You wouldn’t think he’d have any difficulty clocking out; most people consider time off to be good for minds and bodies, as well as workplace morale and productivity. Yet, as a whole, Canadians are pretty bad at taking time off. According an annual survey done by Expedia.ca, close to 10 million vacation days went unused by Canadian workers in 2015. Among the most common reasons cited for skipping holiday time were having too much work to leave (32%) or needing the vacation pay, which employers are legally obliged to issue in lieu of time off, for other expenses (29%). Count Chris in the latter category: Workaholic tendencies aside, he counts on the money that comes from taking a payout instead of a holiday.

His company may not be so keen. In Canada, employers are within their rights to order staff to take time off. “It’s black-letter law,” says Jason Beeho, a Toronto employment lawyer. Businesses might do so to save money, yes, but also under the aegis of minimizing employee burnout. Canadians aren’t alone in this regard: In the U.S., companies such as Motorola and Charles Schwab have experimented with forced holidays, and even the government of Japan—a country with a word, karoshi, to describe sudden death caused by occupational exhaustion—is mulling mandatory time off.

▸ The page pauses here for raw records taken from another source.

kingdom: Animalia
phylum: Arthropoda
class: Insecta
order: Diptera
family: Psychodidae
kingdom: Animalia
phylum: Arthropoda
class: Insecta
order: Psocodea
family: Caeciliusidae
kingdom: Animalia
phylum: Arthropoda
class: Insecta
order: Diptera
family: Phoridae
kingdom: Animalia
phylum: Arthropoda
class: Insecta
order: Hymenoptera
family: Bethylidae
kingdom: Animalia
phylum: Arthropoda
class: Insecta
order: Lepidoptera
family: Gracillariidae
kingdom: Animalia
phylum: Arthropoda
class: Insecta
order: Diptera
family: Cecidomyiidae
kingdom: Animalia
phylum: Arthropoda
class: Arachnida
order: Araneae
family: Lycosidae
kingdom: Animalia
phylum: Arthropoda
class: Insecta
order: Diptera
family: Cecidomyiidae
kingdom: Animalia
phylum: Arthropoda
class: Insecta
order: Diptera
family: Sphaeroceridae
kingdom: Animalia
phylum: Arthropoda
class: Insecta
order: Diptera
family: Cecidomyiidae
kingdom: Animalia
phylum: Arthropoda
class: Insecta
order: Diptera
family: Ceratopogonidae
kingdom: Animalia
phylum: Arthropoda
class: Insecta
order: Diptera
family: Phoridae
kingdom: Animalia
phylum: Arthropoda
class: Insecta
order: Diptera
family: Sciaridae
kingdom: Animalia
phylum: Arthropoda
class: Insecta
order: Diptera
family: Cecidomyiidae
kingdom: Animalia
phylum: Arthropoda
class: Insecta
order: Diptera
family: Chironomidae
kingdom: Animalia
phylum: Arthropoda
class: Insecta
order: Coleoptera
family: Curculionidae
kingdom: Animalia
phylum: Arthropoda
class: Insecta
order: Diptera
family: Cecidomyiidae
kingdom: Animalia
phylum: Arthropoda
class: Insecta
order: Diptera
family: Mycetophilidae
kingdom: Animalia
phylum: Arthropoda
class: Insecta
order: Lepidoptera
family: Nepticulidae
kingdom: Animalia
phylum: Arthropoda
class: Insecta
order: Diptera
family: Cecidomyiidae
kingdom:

But before you push your employees out the door with mai tais in hand, consider that people recharge in different ways, and not everyone wants to take time off. For these people—admittedly, not the majority—being forced to relax is not relaxing at all. Even if mandated onto a beach, workers who hate the idea of checking out—and Chris is one of them—would not really unwind. “If it’s not taken for the right reasons, it’s not really vacation,” observes Wendy Giuffre, a Calgary HR consultant, adding that employees only tend to unplug when they want to—not under order.

But that’s not the main reason companies should refrain from forcing employees to vacation. “The truth is, if you’re in the position that you have to mandate vacations, you have other stuff going on,” says Giuffre. Employees may feel the brief reprieve of a holiday is not enough to compensate for a tripled workload on their return. Or they may feel the firm’s culture subtly looks down on break takers.

These are substantial organizational problems, and forced vacation policies don’t solve any of them. What’s worse, such rules take control away from the employee, leading to feelings of powerlessness and disengagement, says Stew Friedman, author of Leading the Life You Want: Skills for Integrating Work and Life.

Far better, Friedman argues, to emulate forward-thinking companies like LinkedIn, Netflix and Calgary’s BluEra, which offer unlimited vacation policies to emphasize that it’s OK to take as much—or as little—time off, as long as employees get their jobs done. Good managers don’t force work or play, he adds, but “find a way to help employees organize their lives according to their own values.” That means giving people the freedom to set their own vacations and, crucially, sending unambiguous signals that no career harm will come from their choice to take time off. It also means letting them work when they want to.